There are lots of variations. The one I had most often was sort of a nondescript salty cheese. You'll see people compare it to Parmesan, but I found it more to be like salty Gouda.


----------



## Steve Kroll (Jan 9, 2014)

Also, I know you're vegetarian. One of the tastiest meals I had there was a cheese ravioli with tomato sauce and yogurt. I don't remember the name but it was delicious!


----------



## GotGarlic (Jan 9, 2014)

Steve Kroll said:


> I spent 3 weeks in Turkey during the Gulf War (hard to believe it's been more than 20 years ago), and on most mornings breakfast consisted of Kashar cheese, olives, toast with jam, and coffee. It sounds like a weird combination but it works.

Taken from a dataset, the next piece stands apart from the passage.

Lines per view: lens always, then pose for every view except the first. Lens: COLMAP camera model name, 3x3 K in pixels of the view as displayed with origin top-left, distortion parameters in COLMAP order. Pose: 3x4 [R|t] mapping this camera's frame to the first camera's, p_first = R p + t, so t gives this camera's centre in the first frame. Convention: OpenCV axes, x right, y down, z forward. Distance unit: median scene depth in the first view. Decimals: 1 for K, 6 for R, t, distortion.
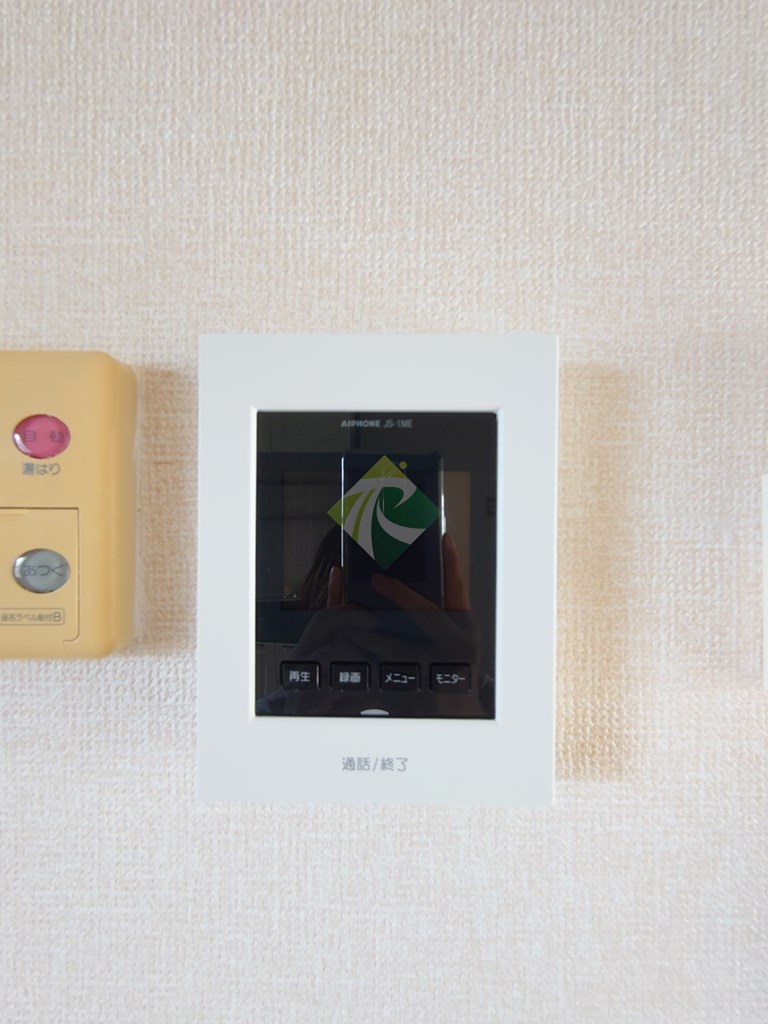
lens RADIAL K [[442.8, 0, 393.3], [0, 442.8, 512.1], [0, 0, 1]] dist [0.003726, -0.001045]
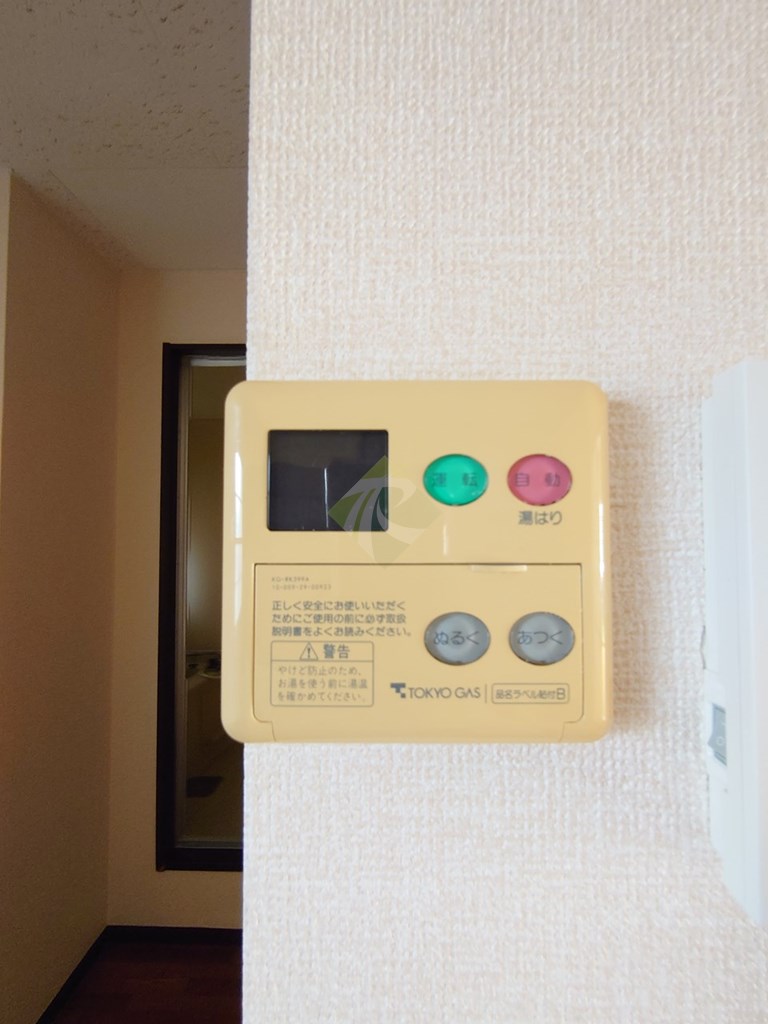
lens RADIAL K [[442.8, 0, 381.0], [0, 442.8, 511.4], [0, 0, 1]] dist [0.003726, -0.001045]
pose [[0.999973, -0.002524, -0.006851, -0.972067], [0.002256, 0.999245, -0.038786, -0.068590], [0.006943, 0.038770, 0.999224, 0.130477]]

I had that same tasty breakfast when I visited Turkey in 2003; the ones I had usually also included some sliced cucumber and/or tomato and a fried or hard-boiled egg. Really good and healthy. I didn't realize that's the type of cheese it was, though. I thought it was farmer's cheese - very fresh and not aged. I need to check our local Middle-Eastern market and see what they have.


----------



## jennyema (Jan 9, 2014)

Fresh kashar is the breakfast cheese.  It's a mild white cheese sort of like provolone.

Aged kashar is more like pecorino romano or parmesan


----------



## larry_stewart (Jan 9, 2014)

Great info , guys and gals, I appreciate it.  Im looking forward to all my tasty selections when I ultimately go there for dinner.

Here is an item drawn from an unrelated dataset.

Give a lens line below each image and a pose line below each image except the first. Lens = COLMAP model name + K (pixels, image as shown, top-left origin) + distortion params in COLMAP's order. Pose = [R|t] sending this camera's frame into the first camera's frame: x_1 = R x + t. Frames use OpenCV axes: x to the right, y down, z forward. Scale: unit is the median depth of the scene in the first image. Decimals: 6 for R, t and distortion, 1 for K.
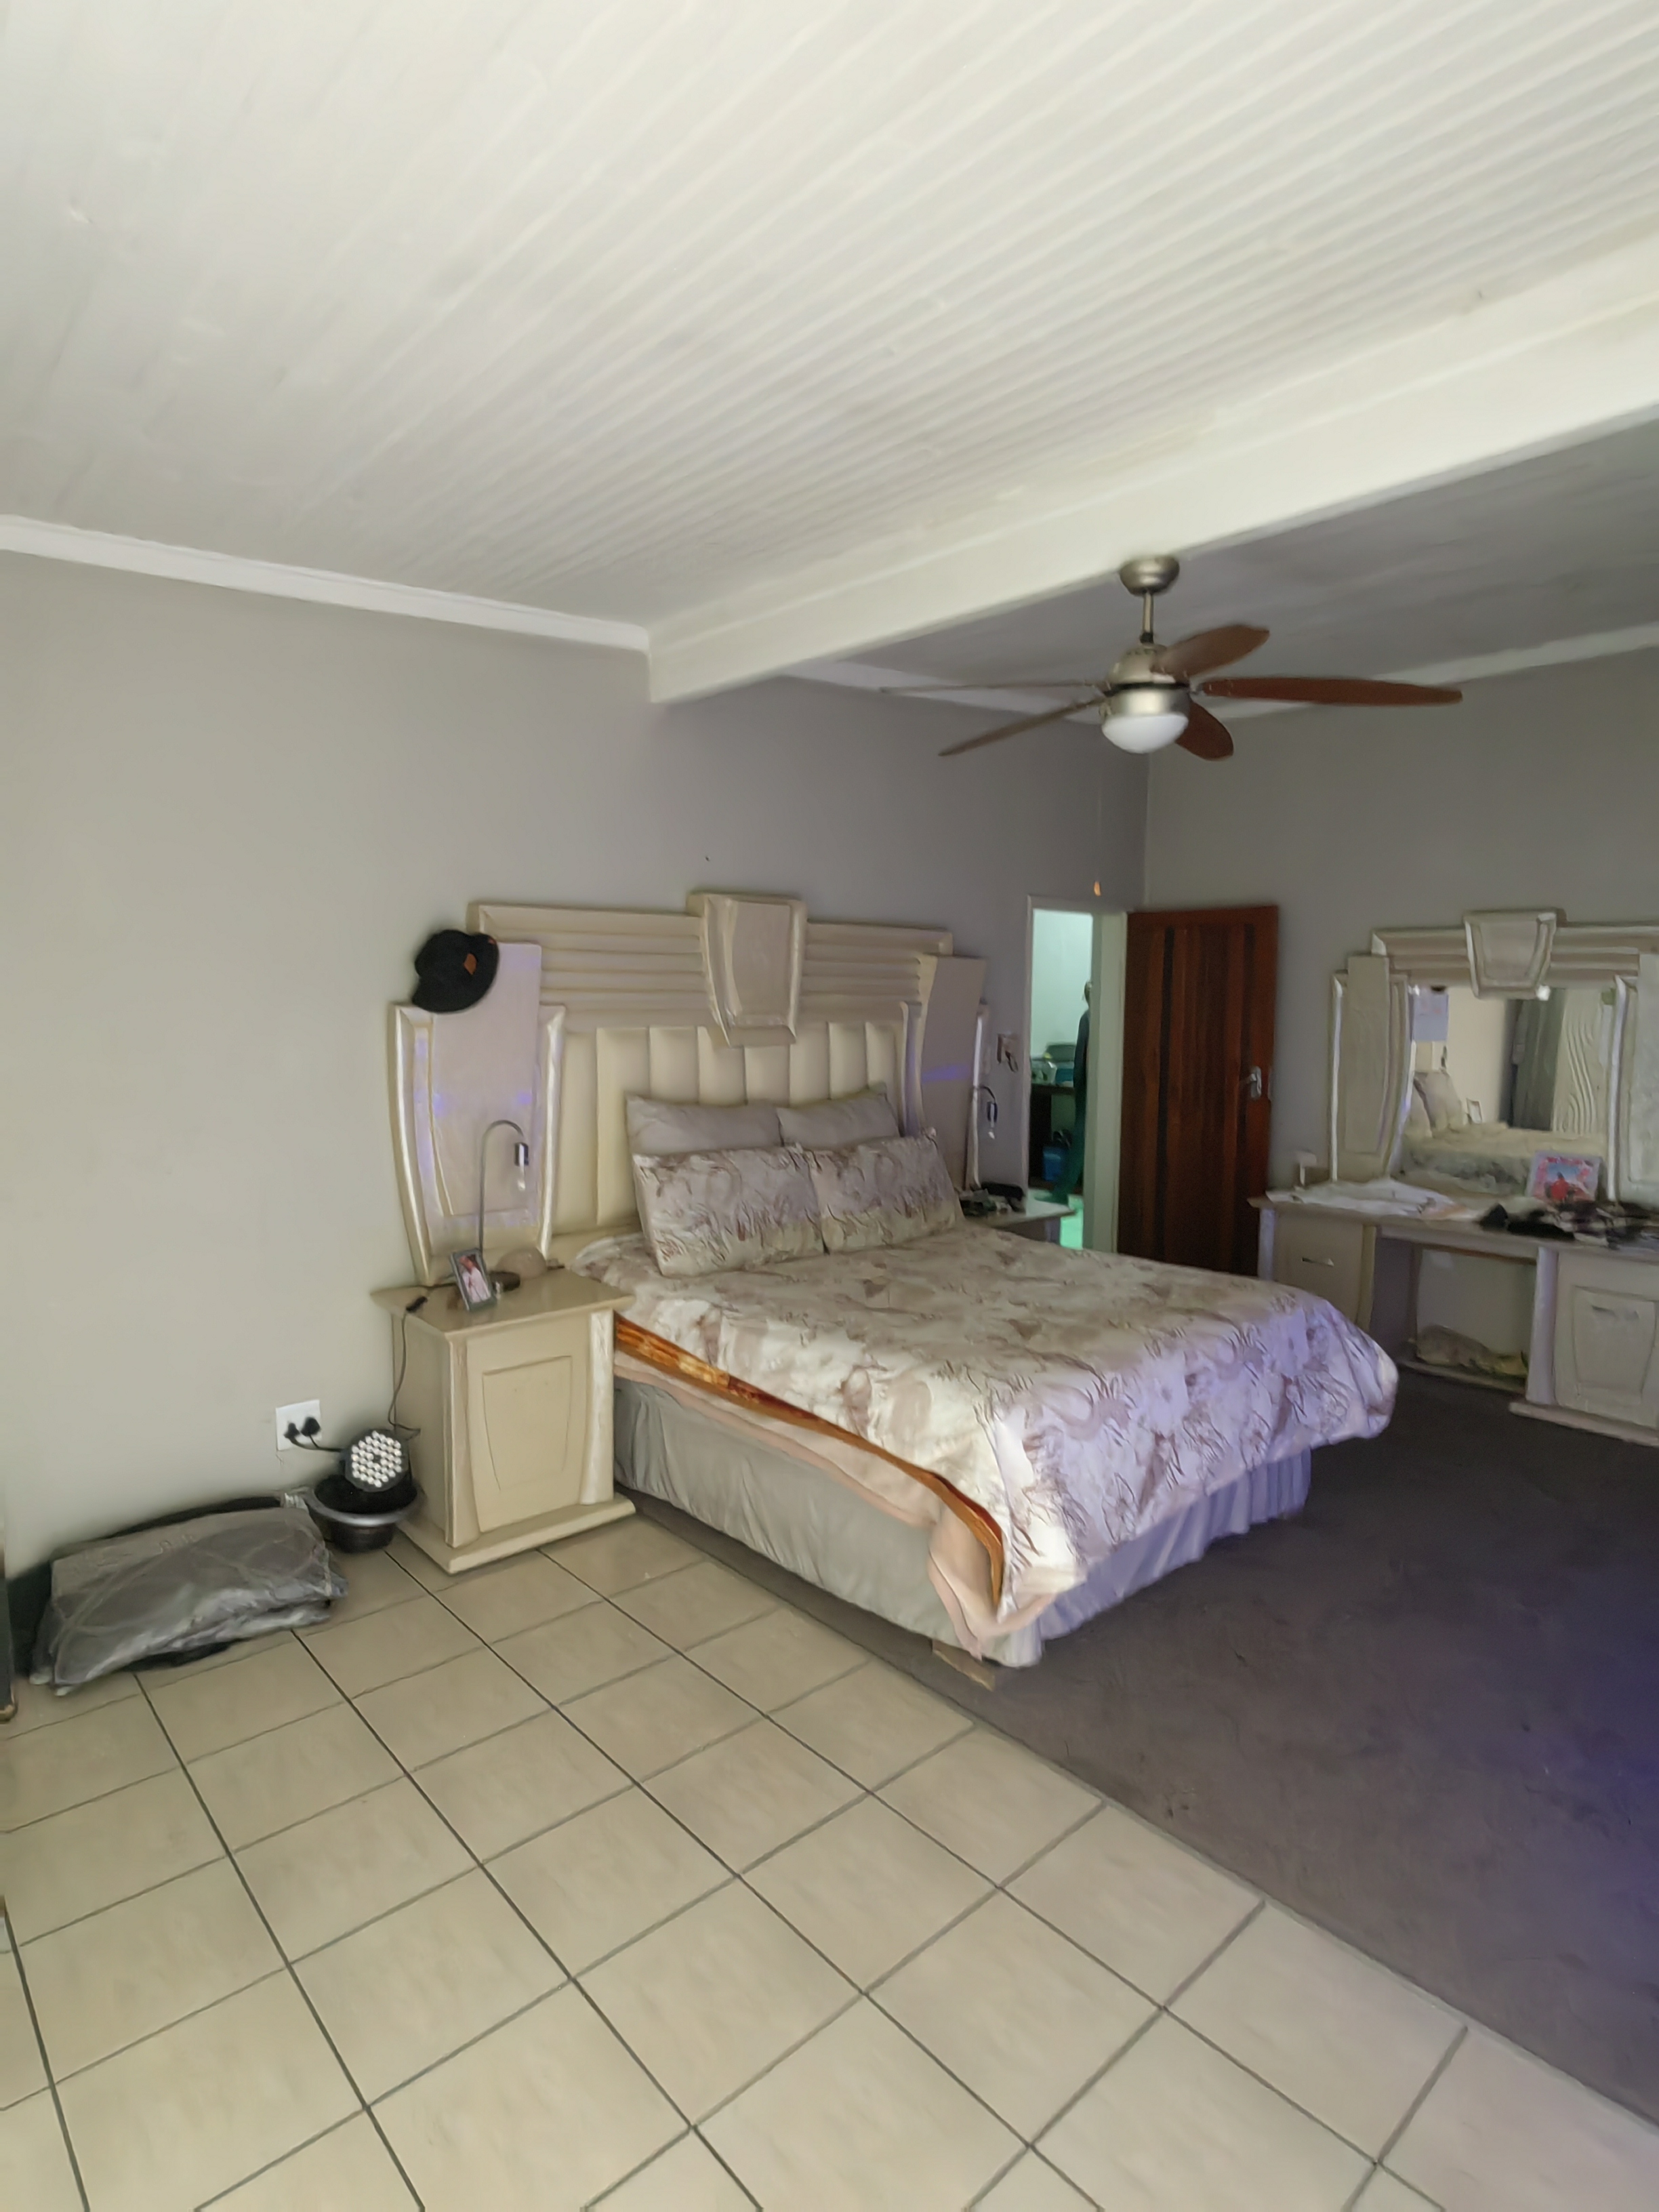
lens RADIAL K [[1165.4, 0, 831.0], [0, 1165.4, 1103.8], [0, 0, 1]] dist [0.000579, -0.009074]
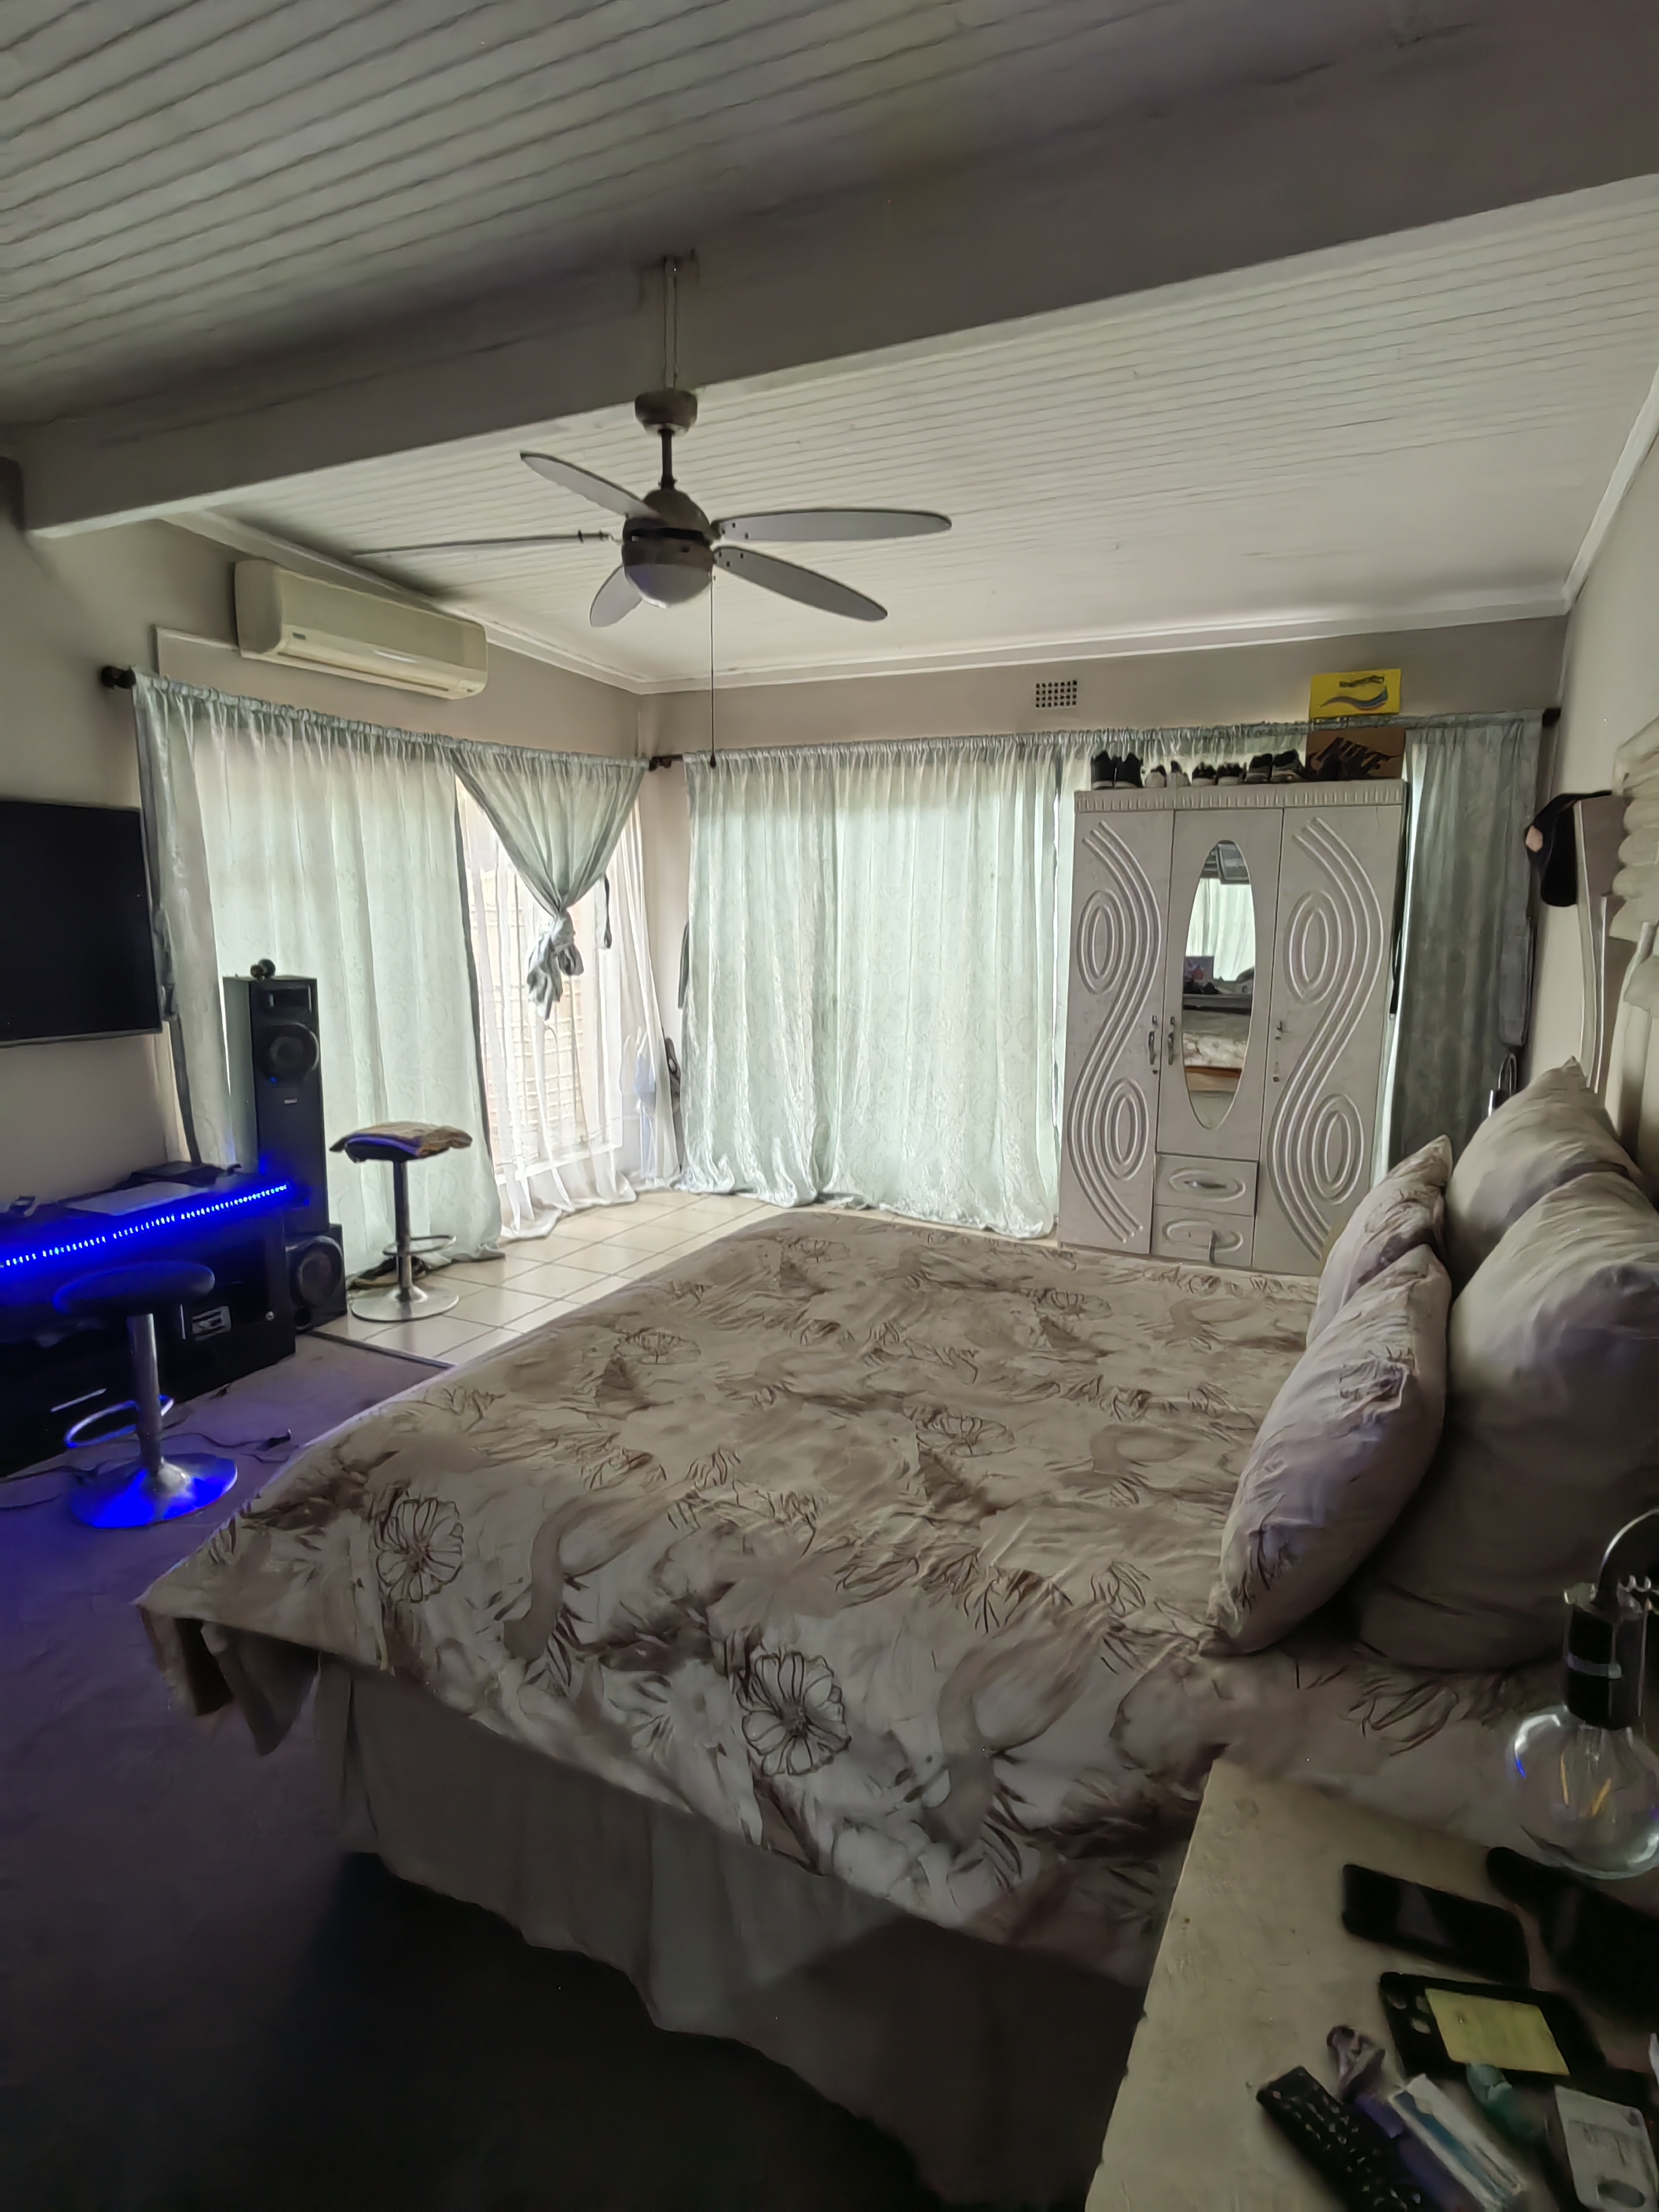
lens RADIAL K [[1165.4, 0, 831.0], [0, 1165.4, 1103.8], [0, 0, 1]] dist [0.000579, -0.009074]
pose [[-0.931072, 0.053281, -0.360923, 0.409916], [-0.047856, 0.962894, 0.265602, -0.139473], [0.361683, 0.264567, -0.893974, 1.611379]]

I like most cheeses ( do I need to pluralize cheese???) .  Very few I dont like .  I think stilton is one of them.  I remember another when i went to a food and wine show.  I forgot its name, but it smelled and tasted so bad, I thought , for sure, that it was a joke, and someone was filming the reactions of the people who tasted it.  Now Im rambling, but I do remember another cheese served on a cracker with hazelnuts and honey.  That was delicious.


----------



## larry_stewart (Jan 9, 2014)

Steve Kroll said:


> Also, I know you're vegetarian. One of the tastiest meals I had there was a cheese ravioli with tomato sauce and yogurt. I don't remember the name but it was delicious!



How was the yogurt incorporated into the dish?  was it on the side?   mixed in with the tomato sauce?   in the ravioli filling ??  

Just curious


----------



## Steve Kroll (Jan 9, 2014)

larry_stewart said:


> How was the yogurt incorporated into the dish?  was it on the side?   mixed in with the tomato sauce?   in the ravioli filling ??
> 
> Just curious



The dish was in layers. The ravioli (meat or cheese filling) was on the bottom. That was topped with a very simple tomato sauce. And then the yogurt was just dolloped on top.

I never would have thought to put yogurt and tomato together on the same plate, but it was really good.


----------



## Steve Kroll (Jan 9, 2014)

Thinking about this made me hungry for it, so I did some research. Apparently it's called "Manti". Most of the recipes I found called for a minced lamb filling, and the red  sauce is paprika and garlic based. But I'm almost certain the meal I remember had tomato in it.

Now I need to find a good recipe.


----------